Combining Results with UNION and UNION ALL

In SQL, you often need to combine the results of two or more SELECT statements into a single result set. The UNION and UNION ALL operators are designed for this purpose. While they achieve a similar goal, there’s a crucial difference in how they handle duplicate rows, and therefore, in their performance.

Understanding the Basics

Both UNION and UNION ALL take two or more SELECT statements and concatenate their respective result sets. However, before combining the results, certain conditions must be met:

Column Count: Each SELECT statement must have the same number of columns.
Data Types: The corresponding columns in each SELECT statement must have compatible data types. While they don’t need to be identical, the database system must be able to implicitly convert them if necessary. For example, selecting an integer from one statement and a string from another might not be compatible unless implicit conversion is allowed.
Column Order: The order of columns in each SELECT statement should be the same, as the corresponding columns are combined based on their position.

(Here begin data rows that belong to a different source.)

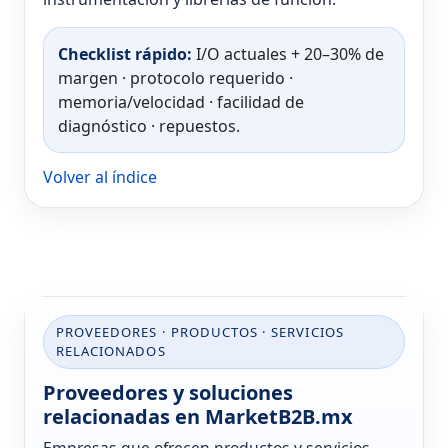
Checklist rápido:
I/O actuales + 20–30% de
margen · protocolo requerido ·
memoria/velocidad · facilidad de
diagnóstico · repuestos.
Volver al índice
PROVEEDORES · PRODUCTOS · SERVICIOS
RELACIONADOS
Proveedores y soluciones
relacionadas en MarketB2B.mx
Empresas que ofrecen productos y servicios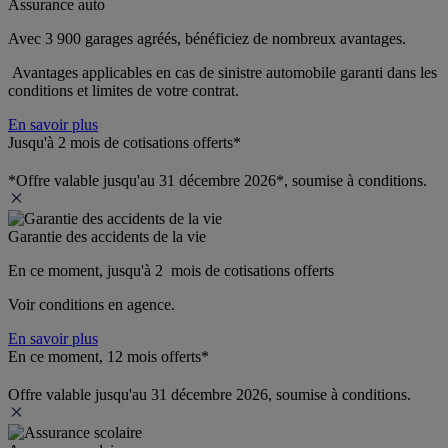
Assurance auto
Avec 3 900 garages agréés, bénéficiez de nombreux avantages. 
 Avantages applicables en cas de sinistre automobile garanti dans les 
conditions et limites de votre contrat.
En savoir plus
Jusqu'à 2 mois de cotisations offerts*
*Offre valable jusqu'au 31 décembre 2026*, soumise à conditions.
Garantie des accidents de la vie
En ce moment, jusqu'à 2  mois de cotisations offerts
Voir conditions en agence.
En savoir plus
En ce moment, 12 mois offerts*
Offre valable jusqu'au 31 décembre 2026, soumise à conditions.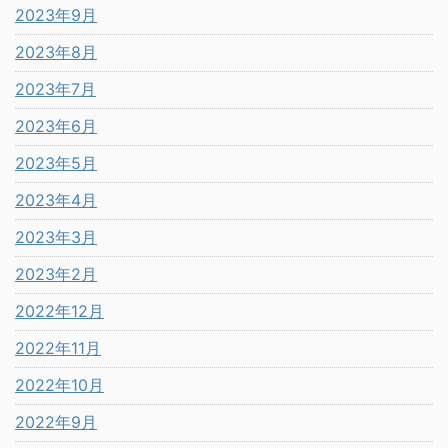
2023年9月
2023年8月
2023年7月
2023年6月
2023年5月
2023年4月
2023年3月
2023年2月
2022年12月
2022年11月
2022年10月
2022年9月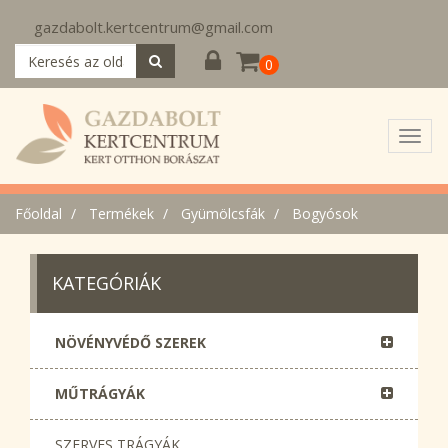
gazdabolt.kertcentrum@gmail.com
0
Toggl
navig
Főoldal
Termékek
Gyümölcsfák
Bogyósok
KATEGÓRIÁK
NÖVÉNYVÉDŐ SZEREK
MŰTRÁGYÁK
SZERVES TRÁGYÁK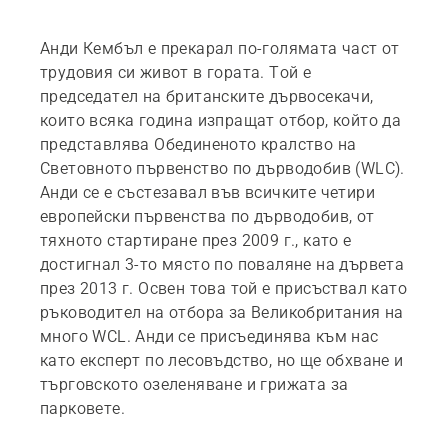
Анди Кембъл е прекарал по-голямата част от
трудовия си живот в гората. Той е
председател на британските дървосекачи,
които всяка година изпращат отбор, който да
представлява Обединеното кралство на
Световното първенство по дърводобив (WLC).
Анди се е състезавал във всичките четири
европейски първенства по дърводобив, от
тяхното стартиране през 2009 г., като е
достигнал 3-то място по поваляне на дървета
през 2013 г. Освен това той е присъствал като
ръководител на отбора за Великобритания на
много WCL. Анди се присъединява към нас
като експерт по лесовъдство, но ще обхване и
търговското озеленяване и грижата за
парковете.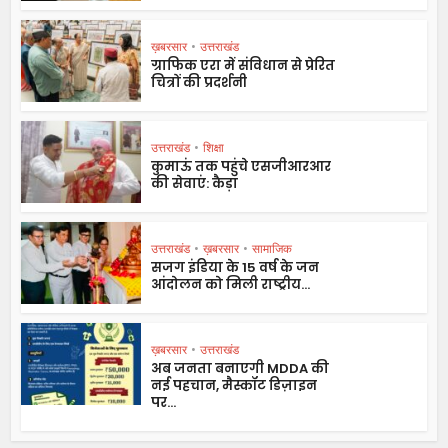
ख़बरसार
•
उत्तराखंड
ग्राफिक एरा में संविधान से प्रेरित
चित्रों की प्रदर्शनी
उत्तराखंड
•
शिक्षा
कुमाऊं तक पहुंचे एसजीआरआर
की सेवाएं: कैड़ा
उत्तराखंड
•
ख़बरसार
•
सामाजिक
सजग इंडिया के 15 वर्ष के जन
आंदोलन को मिली राष्ट्रीय...
ख़बरसार
•
उत्तराखंड
अब जनता बनाएगी MDDA की
नई पहचान, मैस्कॉट डिज़ाइन
पर...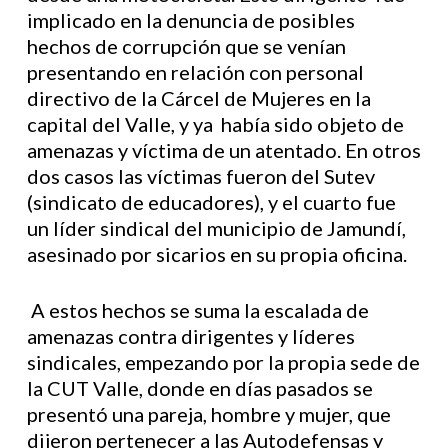
implicado en la denuncia de posibles
hechos de corrupción que se venían
presentando en relación con personal
directivo de la Cárcel de Mujeres en la
capital del Valle, y ya había sido objeto de
amenazas y víctima de un atentado. En otros
dos casos las víctimas fueron del Sutev
(sindicato de educadores), y el cuarto fue
un líder sindical del municipio de Jamundí,
asesinado por sicarios en su propia oficina.
A estos hechos se suma la escalada de
amenazas contra dirigentes y líderes
sindicales, empezando por la propia sede de
la CUT Valle, donde en días pasados se
presentó una pareja, hombre y mujer, que
dijeron pertenecer a las Autodefensas y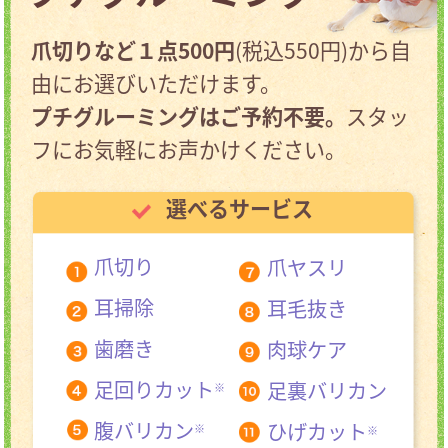
爪切りなど１点500円
(税込550円)から自
由にお選びいただけます。
プチグルーミングはご予約不要。
スタッ
フにお気軽にお声かけください。
選べるサービス
爪切り
爪ヤスリ
耳掃除
耳毛抜き
歯磨き
肉球ケア
足回りカット
足裏バリカン
※
腹バリカン
ひげカット
※
※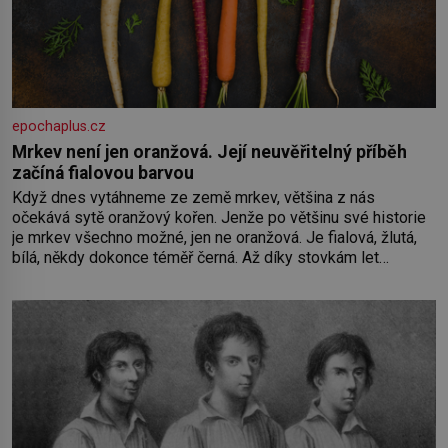
epochaplus.cz
Mrkev není jen oranžová. Její neuvěřitelný příběh
začíná fialovou barvou
Když dnes vytáhneme ze země mrkev, většina z nás
očekává sytě oranžový kořen. Jenže po většinu své historie
je mrkev všechno možné, jen ne oranžová. Je fialová, žlutá,
bílá, někdy dokonce téměř černá. Až díky stovkám let
pečlivého šlechtění se z ní stává zelenina, bez které si
českou zahradu ani nedokážeme představit. Její příběh je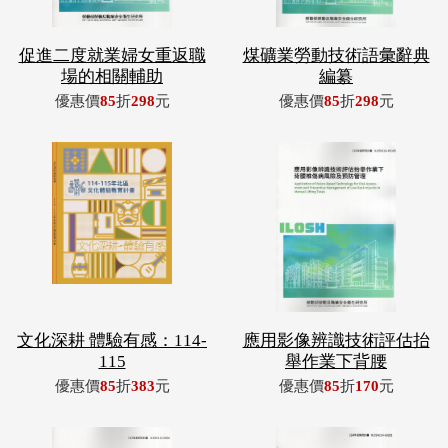
促進二度就業婦女重返職
煤礦業勞動技術語彙辭典
場的相關輔助
編纂
優惠價
85
折
298
元
優惠價
85
折
298
元
文化深耕 體驗有感：114-
應用影像辨識技術評估抬
115
舉作業下背腰
優惠價
85
折
383
元
優惠價
85
折
170
元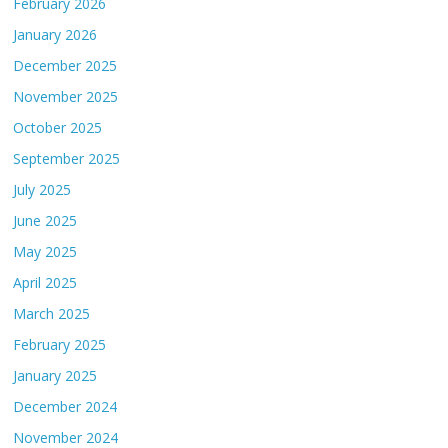
February 2026
January 2026
December 2025
November 2025
October 2025
September 2025
July 2025
June 2025
May 2025
April 2025
March 2025
February 2025
January 2025
December 2024
November 2024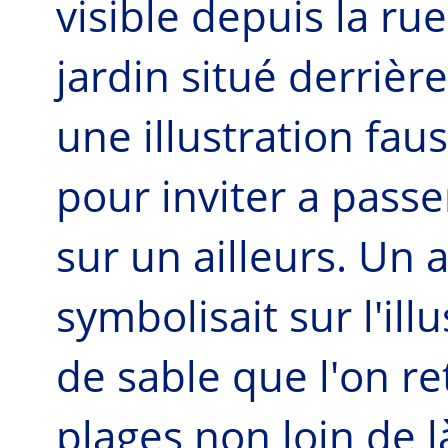
visible depuis la rue
jardin situé derrière
une illustration fau
pour inviter a pass
sur un ailleurs. Un a
symbolisait sur l'ill
de sable que l'on re
plages non loin de l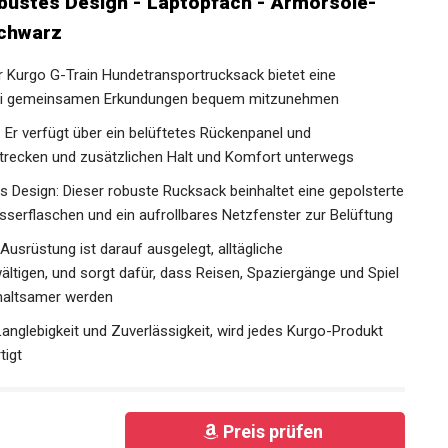
obustes Design - Laptopfach - Armorsole-
Schwarz
r Kurgo G-Train Hundetransportrucksack bietet eine
e bei gemeinsamen Erkundungen bequem mitzunehmen
: Er verfügt über ein belüftetes Rückenpanel und
Strecken und zusätzlichen Halt und Komfort unterwegs
es Design: Dieser robuste Rucksack beinhaltet eine gepolsterte
sserflaschen und ein aufrollbares Netzfenster zur Belüftung
Ausrüstung ist darauf ausgelegt, alltägliche
tigen, und sorgt dafür, dass Reisen, Spaziergänge und Spiel
rhaltsamer werden
Langlebigkeit und Zuverlässigkeit, wird jedes Kurgo-Produkt
tigt
Preis prüfen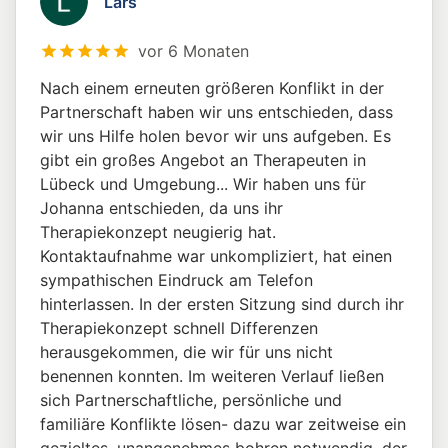
Lars
vor 6 Monaten
Nach einem erneuten größeren Konflikt in der
Partnerschaft haben wir uns entschieden, dass
wir uns Hilfe holen bevor wir uns aufgeben. Es
gibt ein großes Angebot an Therapeuten in
Lübeck und Umgebung... Wir haben uns für
Johanna entschieden, da uns ihr
Therapiekonzept neugierig hat.
Kontaktaufnahme war unkompliziert, hat einen
sympathischen Eindruck am Telefon
hinterlassen. In der ersten Sitzung sind durch ihr
Therapiekonzept schnell Differenzen
herausgekommen, die wir für uns nicht
benennen konnten. Im weiteren Verlauf ließen
sich Partnerschaftliche, persönliche und
familiäre Konflikte lösen- dazu war zeitweise ein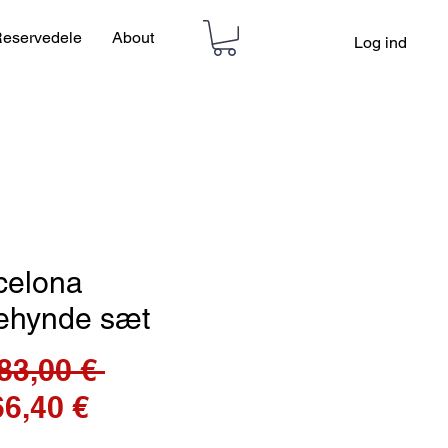
eservedele
About
Log ind
celona
lehynde sæt
Regulær
83,00 € 
Salgspris
pris
66,40 €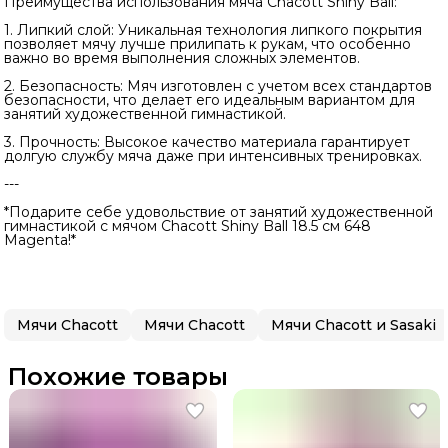
Преимущества использования мяча Chacott Shiny Ball:
1. Липкий слой: Уникальная технология липкого покрытия
позволяет мячу лучше прилипать к рукам, что особенно
важно во время выполнения сложных элементов.
2. Безопасность: Мяч изготовлен с учетом всех стандартов
безопасности, что делает его идеальным вариантом для
занятий художественной гимнастикой.
3. Прочность: Высокое качество материала гарантирует
долгую службу мяча даже при интенсивных тренировках.
---
*Подарите себе удовольствие от занятий художественной
гимнастикой с мячом Chacott Shiny Ball 18.5 см 648
Magenta!*
Мячи Chacott
Мячи Chacott
Мячи Chacott и Sasaki
Похожие товары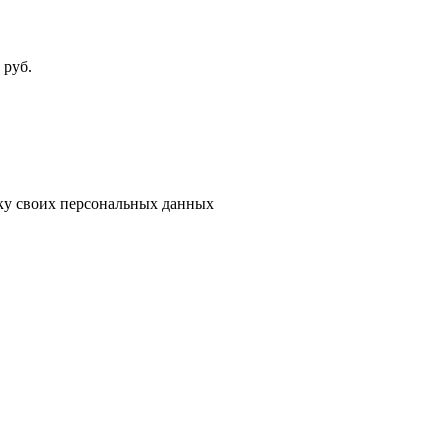
руб.
тку своих персональных данных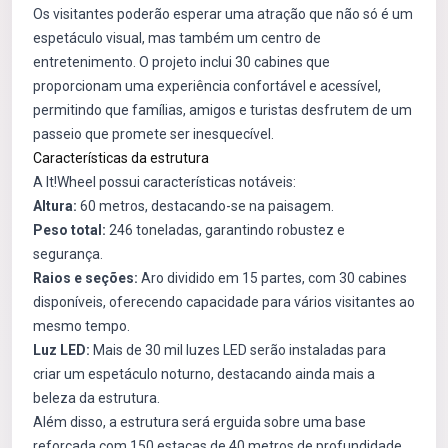
Os visitantes poderão esperar uma atração que não só é um
espetáculo visual, mas também um centro de
entretenimento. O projeto inclui 30 cabines que
proporcionam uma experiência confortável e acessível,
permitindo que famílias, amigos e turistas desfrutem de um
passeio que promete ser inesquecível.
Características da estrutura
A It!Wheel possui características notáveis:
Altura:
60 metros, destacando-se na paisagem.
Peso total:
246 toneladas, garantindo robustez e
segurança.
Raios e seções:
Aro dividido em 15 partes, com 30 cabines
disponíveis, oferecendo capacidade para vários visitantes ao
mesmo tempo.
Luz LED:
Mais de 30 mil luzes LED serão instaladas para
criar um espetáculo noturno, destacando ainda mais a
beleza da estrutura.
Além disso, a estrutura será erguida sobre uma base
reforçada com 150 estacas de 40 metros de profundidade,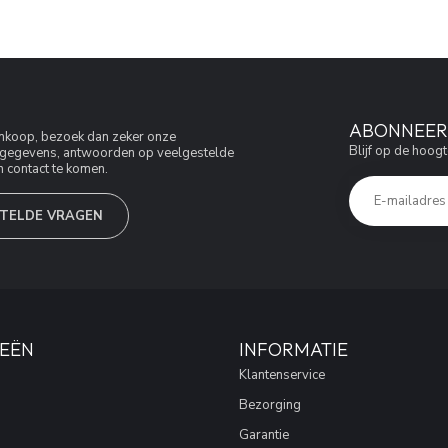
ABONNEER 
aankoop, bezoek dan zeker onze
Blijf op de hoogt
jfsgegevens, antwoorden op veelgestelde
 contact te komen.
TELDE VRAGEN
EËN
INFORMATIE
Klantenservice
Bezorging
Garantie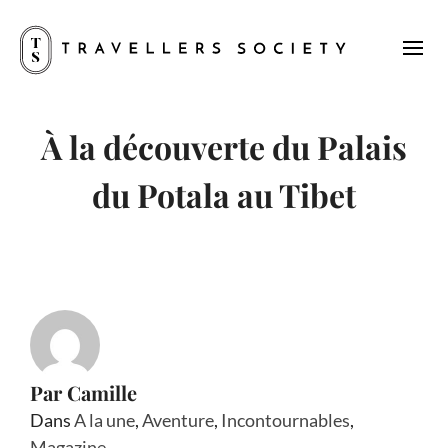
À la découverte du Palais
du Potala au Tibet
Par
Camille
Dans
A la une
,
Aventure
,
Incontournables
,
Magazine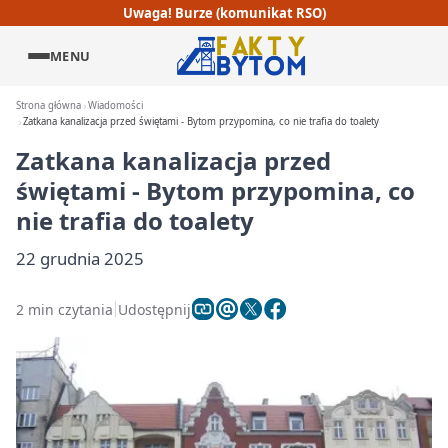
Uwaga! Burze (komunikat RSO)
MENU
Strona główna
Wiadomości
Zatkana kanalizacja przed świętami - Bytom przypomina, co nie trafia do toalety
Zatkana kanalizacja przed
świętami - Bytom przypomina, co
nie trafia do toalety
22 grudnia 2025
2 min czytania
Udostępnij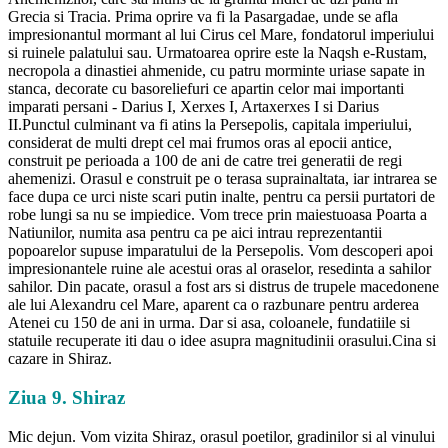
Grecia si Tracia. Prima oprire va fi la Pasargadae, unde se afla
impresionantul mormant al lui Cirus cel Mare, fondatorul imperiului
si ruinele palatului sau. Urmatoarea oprire este la Naqsh e-Rustam,
necropola a dinastiei ahmenide, cu patru morminte uriase sapate in
stanca, decorate cu basoreliefuri ce apartin celor mai importanti
imparati persani - Darius I, Xerxes I, Artaxerxes I si Darius
II.Punctul culminant va fi atins la Persepolis, capitala imperiului,
considerat de multi drept cel mai frumos oras al epocii antice,
construit pe perioada a 100 de ani de catre trei generatii de regi
ahemenizi. Orasul e construit pe o terasa suprainaltata, iar intrarea se
face dupa ce urci niste scari putin inalte, pentru ca persii purtatori de
robe lungi sa nu se impiedice. Vom trece prin maiestuoasa Poarta a
Natiunilor, numita asa pentru ca pe aici intrau reprezentantii
popoarelor supuse imparatului de la Persepolis. Vom descoperi apoi
impresionantele ruine ale acestui oras al oraselor, resedinta a sahilor
sahilor. Din pacate, orasul a fost ars si distrus de trupele macedonene
ale lui Alexandru cel Mare, aparent ca o razbunare pentru arderea
Atenei cu 150 de ani in urma. Dar si asa, coloanele, fundatiile si
statuile recuperate iti dau o idee asupra magnitudinii orasului.Cina si
cazare in Shiraz.
Ziua 9. Shiraz
Mic dejun. Vom vizita Shiraz, orasul poetilor, gradinilor si al vinului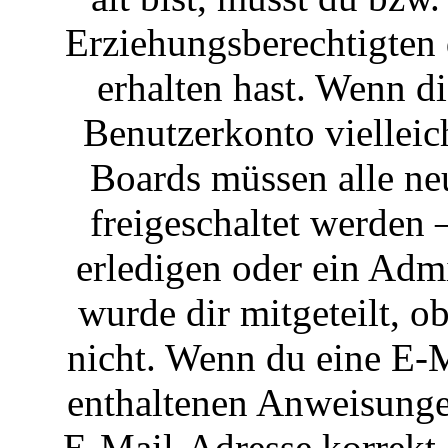
Erziehungsberechtigten
erhalten hast. Wenn di
Benutzerkonto vielleich
Boards müssen alle ne
freigeschaltet werden 
erledigen oder ein Admi
wurde dir mitgeteilt, o
nicht. Wenn du eine E-Ma
enthaltenen Anweisunge
E-Mail-Adresse korrekt 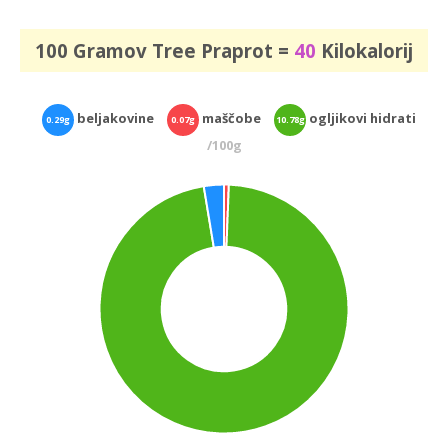
100 Gramov Tree Praprot =
40
Kilokalorij
beljakovine
maščobe
ogljikovi hidrati
0.29g
0.07g
10.78g
/100g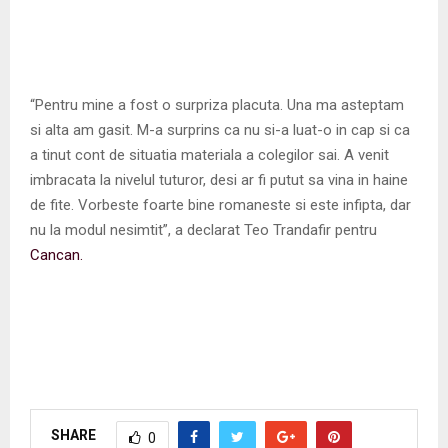
“Pentru mine a fost o surpriza placuta. Una ma asteptam
si alta am gasit. M-a surprins ca nu si-a luat-o in cap si ca
a tinut cont de situatia materiala a colegilor sai. A venit
imbracata la nivelul tuturor, desi ar fi putut sa vina in haine
de fite. Vorbeste foarte bine romaneste si este infipta, dar
nu la modul nesimtit”, a declarat Teo Trandafir pentru
Cancan.
SHARE
0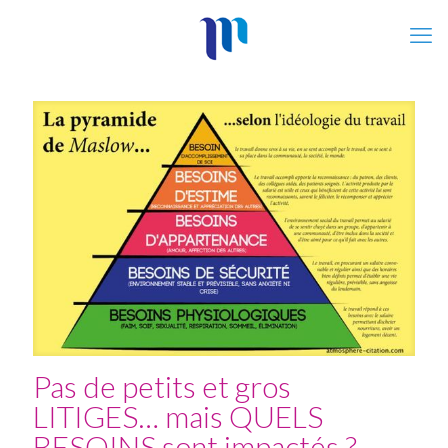
Pas de petits et gros
LITIGES… mais QUELS
BESOINS sont impactés ?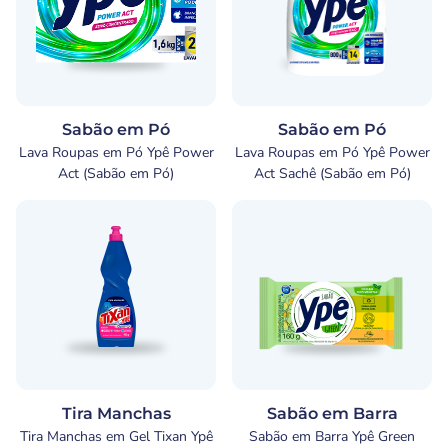
Sabão em Pó
Sabão em Pó
Lava Roupas em Pó Ypê Power
Lava Roupas em Pó Ypê Power
Act (Sabão em Pó)
Act Sachê (Sabão em Pó)
Tira Manchas
Sabão em Barra
Tira Manchas em Gel Tixan Ypê
Sabão em Barra Ypê Green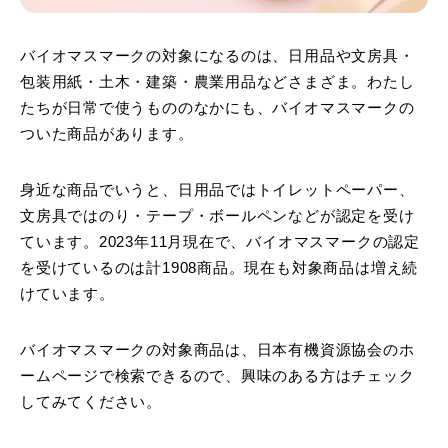
バイオマスマークの対象になるのは、日用品や文房具・
包装用紙・土木・建築・農業用品などさまざま。わたし
たちが日常で使うもののなかにも、バイオマスマークの
ついた商品があります。
身近な商品でいうと、日用品ではトイレットペーパー、
文房具ではのり・テープ・ボールペンなどが認定を受け
ています。2023年11月現在で、バイオマスマークの認定
を受けているのは計1908商品。現在も対象商品は増え続
けています。
バイオマスマークの対象商品は、日本有機資源協会のホ
ームページで検索できるので、興味のある方はチェック
してみてください。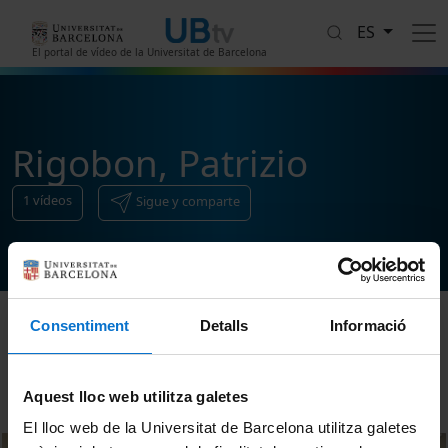
Pasar al contenido principal
ES
El portal de vídeo de la Universitat de Barcelona
Rigobon, Patrizio
1
vídeos
Sigue y comparte
Consentiment
Detalls
Informació
Ordenar
Aquest lloc web utilitza galetes
El lloc web de la Universitat de Barcelona utilitza galetes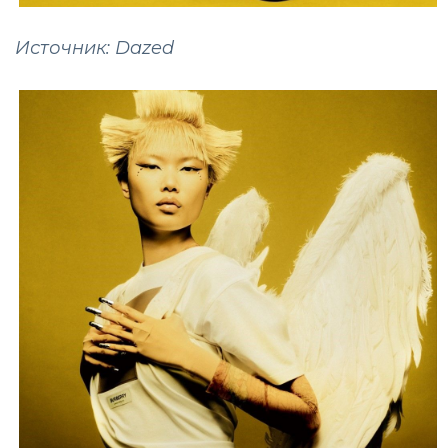
Источник: Dazed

UNION: Removing Duplicates

The UNION operator combines the results of two or more SELECT statements and automatically removes any duplicate rows from the final result set. This is achieved by performing a distinct operation on the combined results.

Here’s an example:

SELECT column1, column2 FROM table1
UNION
SELECT column1, column2 FROM table2;

If both table1 and table2 contain a row with the same values in column1 and column2, that row will appear only once in the combined result set.

UNION ALL: Keeping All Rows

The UNION ALL operator, unlike UNION, does not remove duplicate rows. It simply concatenates the results of the SELECT statements without performing any distinct operation. This makes it faster than UNION, especially when dealing with large datasets where duplicate removal would be expensive.

Here’s the same example using UNION ALL:

SELECT column1, column2 FROM table1
UNION ALL
SELECT column1, column2 FROM table2;

If both table1 and table2 contain the same row, that row will appear multiple times in the combined result set, once for each occurrence in the original tables.

Performance Considerations

UNION: The duplicate removal process in UNION involves sorting and comparing rows, which can be computationally expensive, especially for large datasets.
UNION ALL: UNION ALL is generally faster because it avoids the duplicate removal step. If you are certain that the SELECT statements will not produce duplicate rows, or if duplicates are acceptable in your application, UNION ALL is the preferred choice.

Example Scenario

Imagine you have two tables: Employees and Contractors. Both tables have columns for FirstName, LastName, and Email. You want to create a list of all people (employees and contractors) and their emails.

-- Employees Table (simplified)
CREATE TABLE Employees (
    FirstName VARCHAR(50),
    LastName VARCHAR(50),
    Email VARCHAR(100)
);

-- Contractors Table (simplified)
CREATE TABLE Contractors (
    FirstName VARCHAR(50),
    LastName VARCHAR(50),
    Email VARCHAR(100)
);

-- Combining the lists (removing duplicates)
SELECT FirstName, LastName, Email FROM Employees
UNION
SELECT FirstName, LastName, Email FROM Contractors;

-- Combining the lists (keeping duplicates)
SELECT FirstName, LastName, Email FROM Employees
UNION ALL
SELECT FirstName, LastName, Email FROM Contractors;

If a person exists in both tables, UNION will return them only once, while UNION ALL will return them twice.

Data Type Compatibility

While the examples use straightforward data types, be aware that complex data types like BLOBs (Binary Large Objects) or CLOBs (Character Large Objects) might have limitations with UNION in certain database systems. UNION ALL often provides broader compatibility in these cases.